Unethical Accounting Practice
One of the key unethical accounting practices used by Tyco International is the distribution and reporting of incorrect bonuses and compensation for the company’s leaders. Thus, in the early 2000s, Tyco leaders, including CEO Dennis Kozlowski, were charged with fraud, including tax evasion and receiving unauthorized or illegal bonuses (Fraedrich and Ferrell, 2021). Additionally, the company used special investment accounts to transfer money between subsidiaries to cover its operating expenses. This practice allowed them to hedge against obvious losses and profits.
Affected Stakeholders
The two key stakeholders impacted by Tyco’s unethical practices are the company’s shareholders and employees. Thus, shareholders suffered from a drop in share price and a loss of trust in the company, while employees may have faced unfavorable working conditions and a loss of motivation due to the unlawful enrichment of the leadership (Brooks and Dunn, 2020). Investors may be significantly dissatisfied with unethical practices as they can lead to the loss of profits.
Fundamental Accounting Ethics Principles
Among the five key accounting ethics principles, Tyco International violated integrity, professional competence, and objectivity. Thus, Tyco leaders deceived shareholders by hiding the actual amounts of their compensation and awarding illegal bonuses (Taylor and Williams, 2020). Furthermore, they did not comply with laws and regulations related to accounting and taxation, which is indicative of incompetence (Jennings, 2021). Finally, leaders allowed decisions to be made based on personal interests, which contradicts the principle of objectivity.
Recommendations
To prevent such situations for other companies, it is important to recommend strengthening corporate governance and focusing on transparency and disclosure of information. By implementing strict procedures and controls at all levels of leadership, including independent board members who are able to oppose unethical practices, leaders can ensure ethical behaviors at all levels (Sturm, Clevenger and MacGregor, 2021). Furthermore, by guaranteeing full and timely disclosure of financial information, including executive compensation, it is possible to ensure transparency and trust from shareholders and employees.
Reference List
Brooks, L. J. and Dunn, P. (2020) Business and Professional Ethics. New York, NY: Cengage Learning.
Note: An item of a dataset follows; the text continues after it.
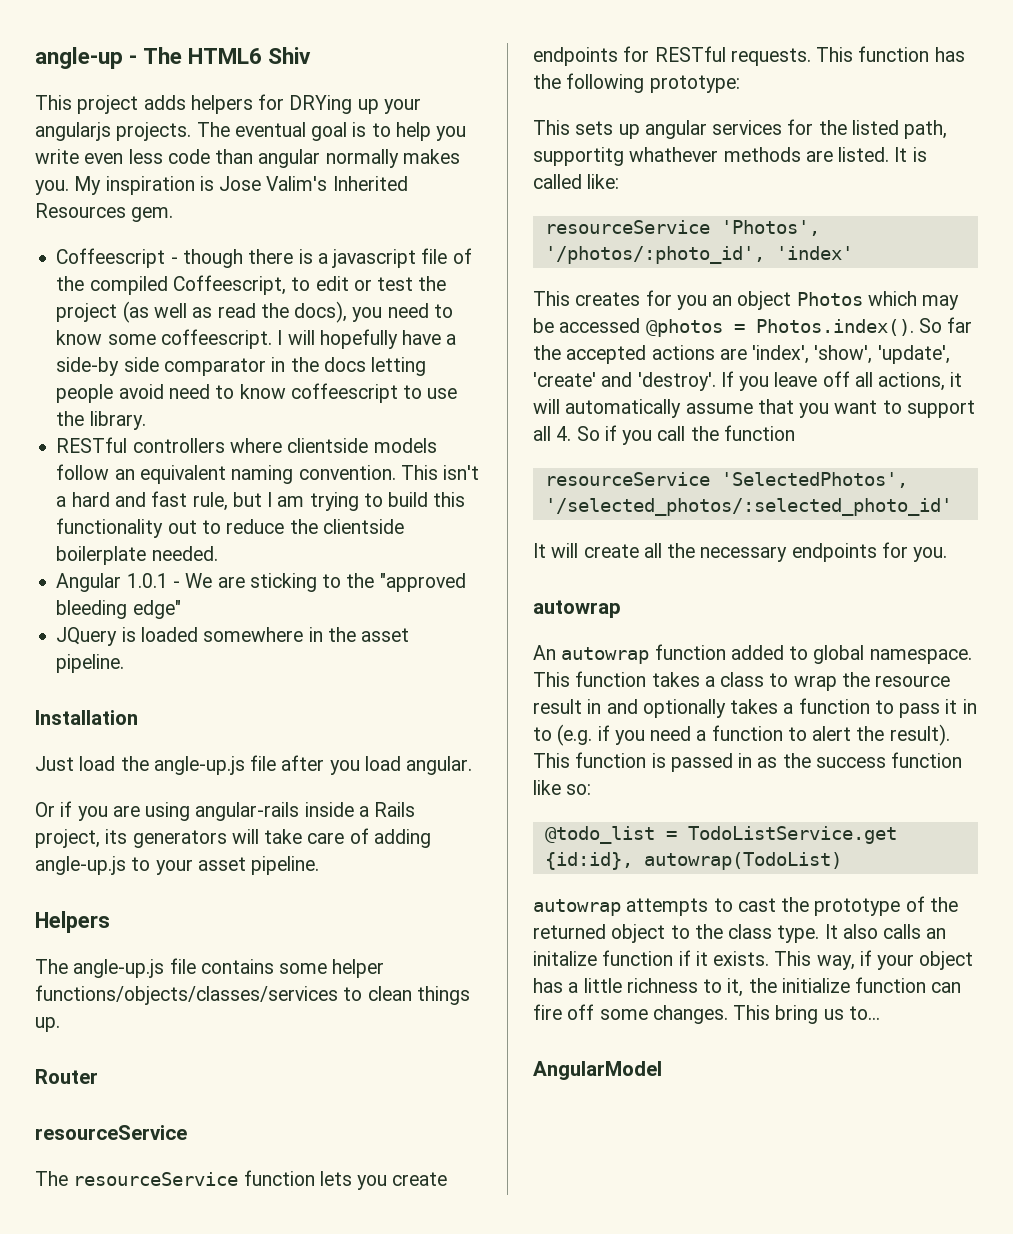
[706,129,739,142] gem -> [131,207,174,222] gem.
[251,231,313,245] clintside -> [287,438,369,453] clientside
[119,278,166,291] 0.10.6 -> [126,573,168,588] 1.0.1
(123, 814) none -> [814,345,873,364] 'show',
Fraedrich, J. and Ferrell, O. C. (2021) Business Ethics: Ethical Decision Making and Cases. New York, NY: Cengage Learning.
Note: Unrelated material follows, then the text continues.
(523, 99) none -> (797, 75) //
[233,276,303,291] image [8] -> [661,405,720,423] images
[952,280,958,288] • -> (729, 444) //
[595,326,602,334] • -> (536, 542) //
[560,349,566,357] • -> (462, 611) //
Jennings, M. M. (2021) Business: Its Legal, Ethical, and Global Environment. New York, NY: Cengage Learning.
Sturm, P., Clevenger, M. R. and MacGregor, C. J. (2021) Partnership Motives and Ethics in Corporate Investment in Higher Education. New York, NY: IGI Global.
Taylor, E. Z. and Williams, P. (eds.) (2020) The Routledge Handbook of Accounting Ethics. New York, NY: Taylor & Francis.